[Task details] From the records below, return every line containing the word "ارخص".

Collected data

Segment Open

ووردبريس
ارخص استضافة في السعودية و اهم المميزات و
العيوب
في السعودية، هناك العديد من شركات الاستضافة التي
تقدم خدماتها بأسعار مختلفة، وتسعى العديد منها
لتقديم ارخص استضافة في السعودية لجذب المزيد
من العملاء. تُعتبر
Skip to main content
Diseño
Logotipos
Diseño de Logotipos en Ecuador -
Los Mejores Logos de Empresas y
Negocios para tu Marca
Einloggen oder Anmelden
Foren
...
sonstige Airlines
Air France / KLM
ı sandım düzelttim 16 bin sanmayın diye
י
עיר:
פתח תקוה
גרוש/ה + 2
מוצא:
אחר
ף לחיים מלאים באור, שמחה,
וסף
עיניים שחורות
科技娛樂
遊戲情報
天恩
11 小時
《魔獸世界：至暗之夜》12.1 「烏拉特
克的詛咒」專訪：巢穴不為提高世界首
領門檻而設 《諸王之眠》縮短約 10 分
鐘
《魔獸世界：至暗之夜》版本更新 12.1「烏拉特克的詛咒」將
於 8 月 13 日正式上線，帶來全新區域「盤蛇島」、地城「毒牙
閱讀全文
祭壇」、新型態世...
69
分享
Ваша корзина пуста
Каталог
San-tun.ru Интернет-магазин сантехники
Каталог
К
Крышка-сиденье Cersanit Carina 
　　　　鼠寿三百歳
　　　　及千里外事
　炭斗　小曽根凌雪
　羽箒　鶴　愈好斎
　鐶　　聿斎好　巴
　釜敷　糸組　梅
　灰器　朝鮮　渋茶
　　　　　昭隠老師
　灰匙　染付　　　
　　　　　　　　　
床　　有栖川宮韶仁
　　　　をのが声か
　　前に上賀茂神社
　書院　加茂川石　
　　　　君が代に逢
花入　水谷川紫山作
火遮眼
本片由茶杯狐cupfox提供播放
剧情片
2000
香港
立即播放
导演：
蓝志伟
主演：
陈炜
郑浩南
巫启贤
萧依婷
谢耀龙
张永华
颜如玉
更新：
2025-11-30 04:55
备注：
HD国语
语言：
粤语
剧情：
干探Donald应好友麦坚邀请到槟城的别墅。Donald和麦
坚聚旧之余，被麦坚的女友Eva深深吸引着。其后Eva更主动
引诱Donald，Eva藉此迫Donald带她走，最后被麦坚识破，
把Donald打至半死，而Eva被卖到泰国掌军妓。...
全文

Segment Closed

[Response]
ارخص استضافة في السعودية و اهم المميزات و
لتقديم ارخص استضافة في السعودية لجذب المزيد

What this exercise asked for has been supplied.